Now “Cake” has earned Aniston both Golden Globe and Screen Actor Guild nominations, though it’s not all that surprising she was shut out by the Oscars. The performances by Julianne Moore (“Still Alice”), Reese Witherspoon (“Wild”), Rosamund Pike (“Gone Girl”), Felicity Jones (“The Theory of Everything”) and Marion Cotillard (“Two Days, One Night”) are simply better.
But while “Cake” won’t provide Aniston her Charlize Theron-“Monster” moment at the Academy Awards, it at least opens the door to future dramatic roles, proving that in the land of comedy and drama, even our biggest stars can have their cake and eat it too.
★ ★ 1/2
Here’s your homework. Instead of watching the sultry affair of “The Boy Next Door” and the pill-popping addict of “Cake,” go back and watch Julianne Moore do both roles better.
Go rent Lisa Cholodenko’s “The Kids Are All Right” (2010), in which Moore betrays her lesbian lover (Annette Bening) to have an affair with their children’s artificial-insemination father (Mark Ruffalo). Then rent Paul Thomas Anderson’s “Magnolia” (1999), in which Moore plays a pill-popping addict so desperate for her fix that she shouts down an unsuspecting clerk at the pharmacy counter.
Both roles are far superior to Lopez’s and Aniston’s, and will allow you to fully appreciate the enduring narrative this award season — that it’s time for Moore to win a long-overdue Oscar.
“Still Alice” marks her fifth Oscar nomination after “Boogie Nights” (1997), “The End of the Affair” (1999), “The Hours” (2002) and “Far From Heaven” (2002), as well as her third Golden Globe win, after her ensemble part in Robert Altman’s “Short Cuts” (1994) and her role as Sarah Palin in HBO’s “Game Change” (2012), a performance so good that she elevated the real Steve Schmidt (Woody Harrelson) and Nicolle Wallace (Sarah Paulson) to prominent TV roles on cable news and talk shows.
In “Still Alice,” Moore plays a Columbia University linguistics professor diagnosed with Alzheimer’s Disease, causing her to forget the very words around which she has built her entire career.
The gravity of the character allows Moore a number of powerhouse moments to display her acting gifts — the fear in her voice as she breaks the heartbreaking news to her husband (Alec Baldwin); the motherly tone as she apologizes to her daughters (Kristen Stewart and Kate Bosworth) for their genetic fate, and the look of bewilderment as she gets lost during a routine jog around campus.

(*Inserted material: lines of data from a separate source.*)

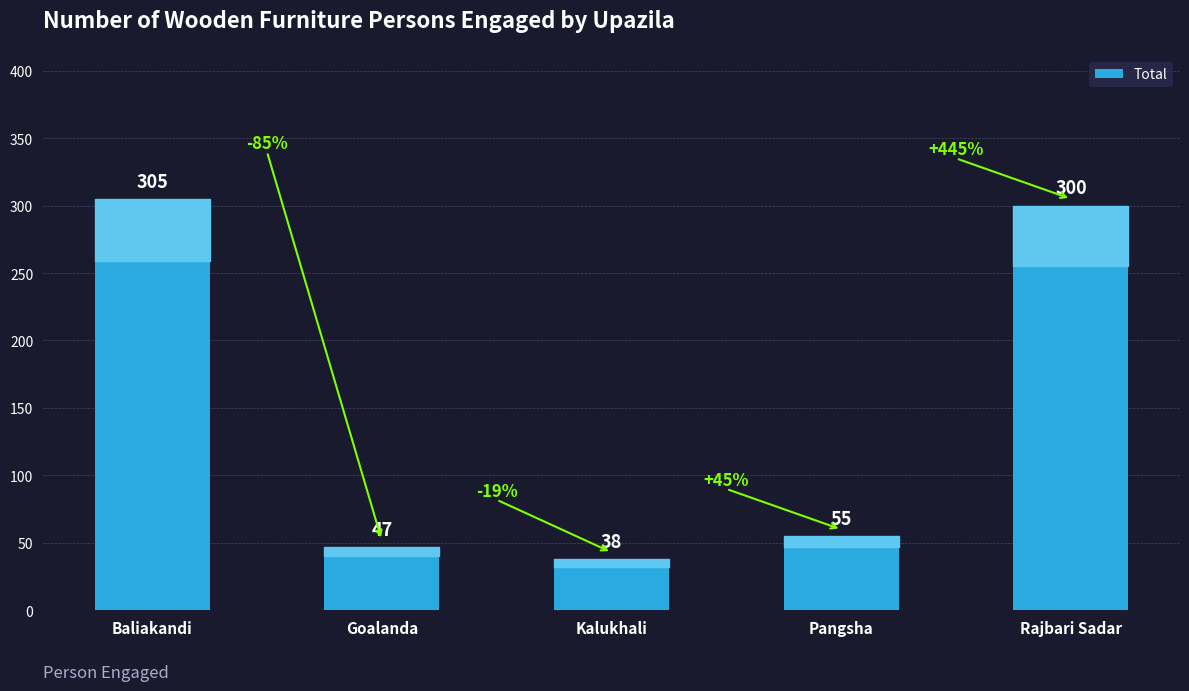

True or false: the data shows 38 at Kalukhali.

True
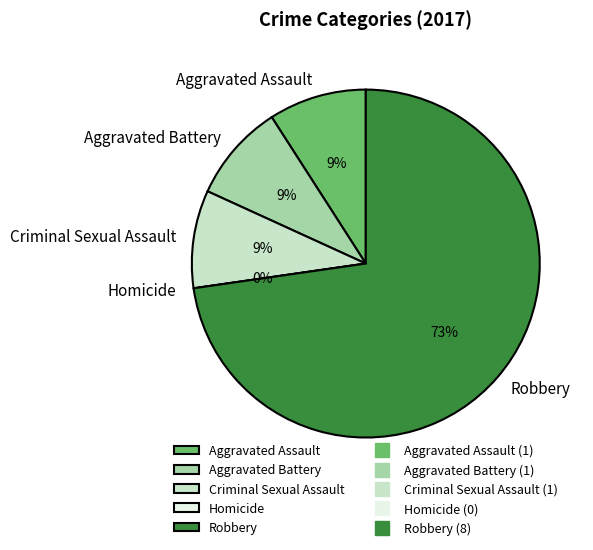

Does Robbery account for over 50% of the chart?

Yes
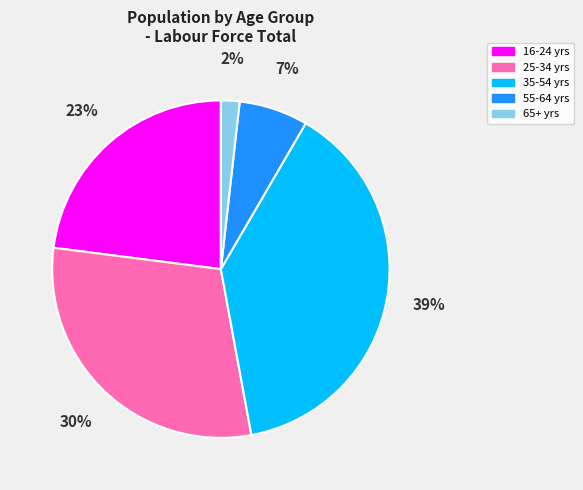

Does any single category account for the majority?

No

The authenticity of Moore’s performance elevates a movie that would have otherwise fallen into the trappings of sappy family drama. We don’t see Stewart as the girl from “Twilight” (2008); we see her as Moore’s daughter, and Stewart is all the better for it. Most importantly, we believe Moore’s marriage with Baldwin, capturing all the nuances of a husband trying to help his wife through the most difficult of circumstances, ranging from Baldwin’s anger that she’s forgetting important appointments to Moore’s embarrassment that she can no longer find the bathroom.

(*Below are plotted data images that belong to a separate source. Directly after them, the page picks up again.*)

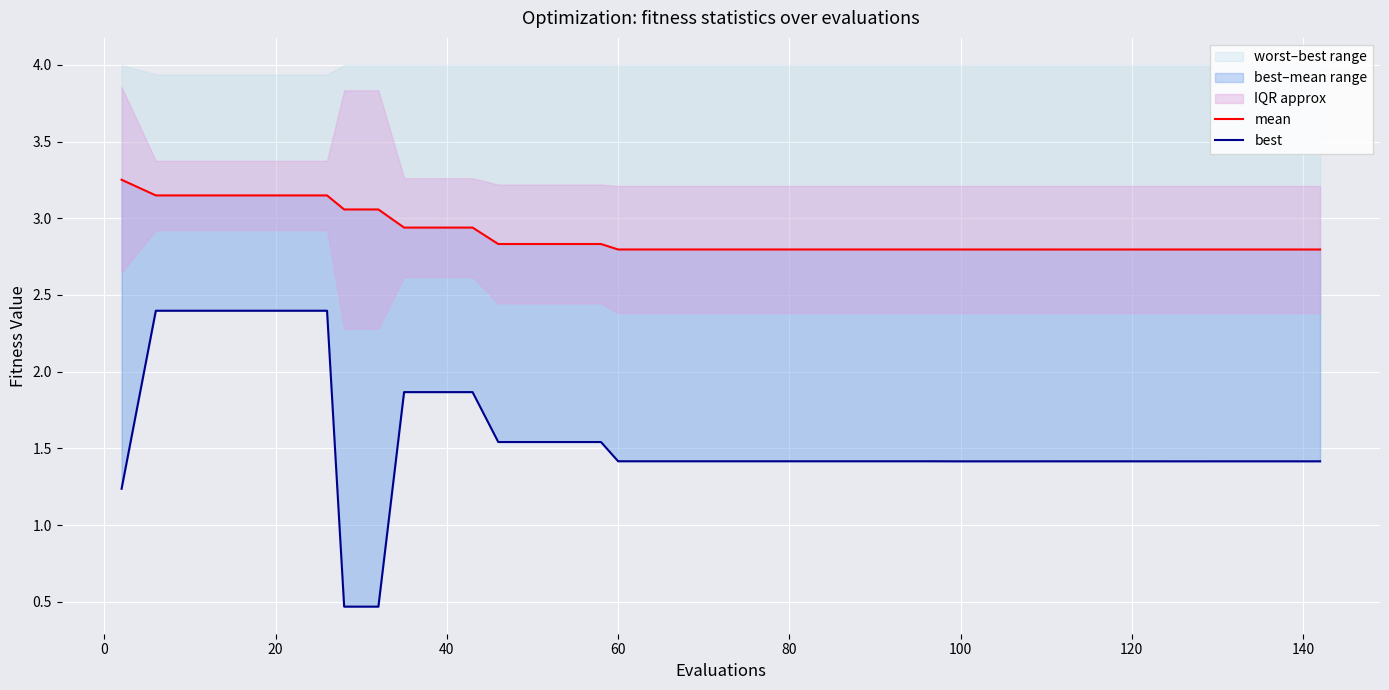

What is the average value of the mean series?

2.9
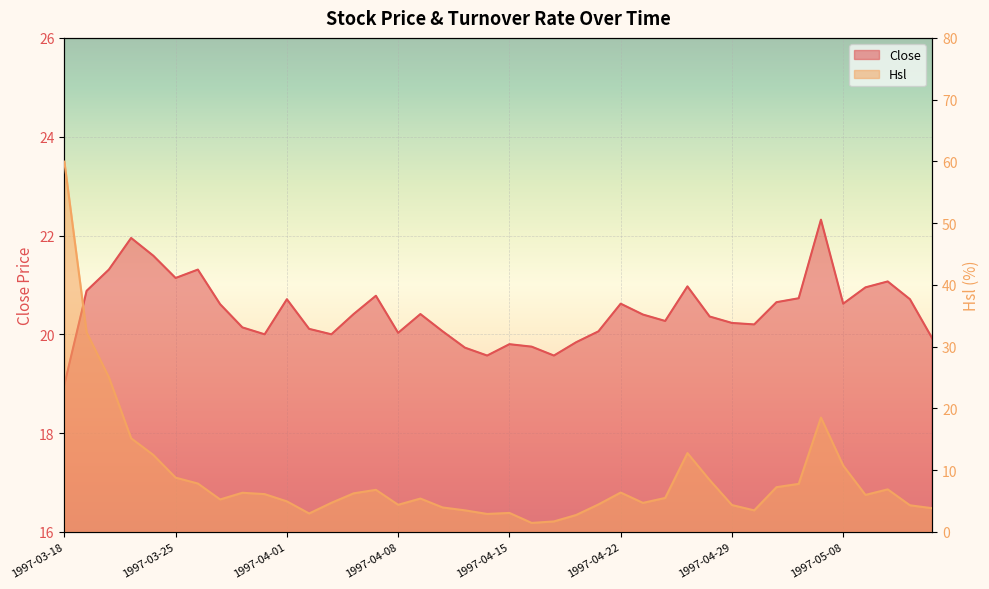

Which has a higher value, 1997-04-25 or 1997-05-07?

1997-05-07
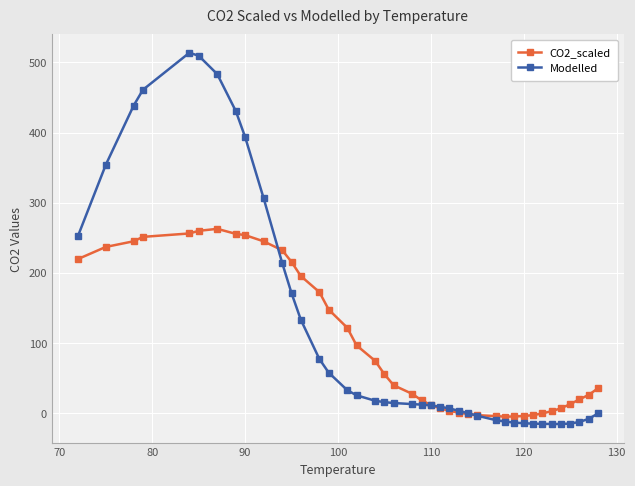

How many categories are shown in the chart?

40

You might want to keep some tissues handy for an ending that will wreck you just like “Philadelphia” (1993), but you won’t come away feeling entirely depressed. “Still Alice” isn’t about death; it’s about life. It’s about seeing a death sentence as a reason to start living. And it’s about finding the words to tell loved ones how much they mean to us, knowing that words and memories don’t last forever.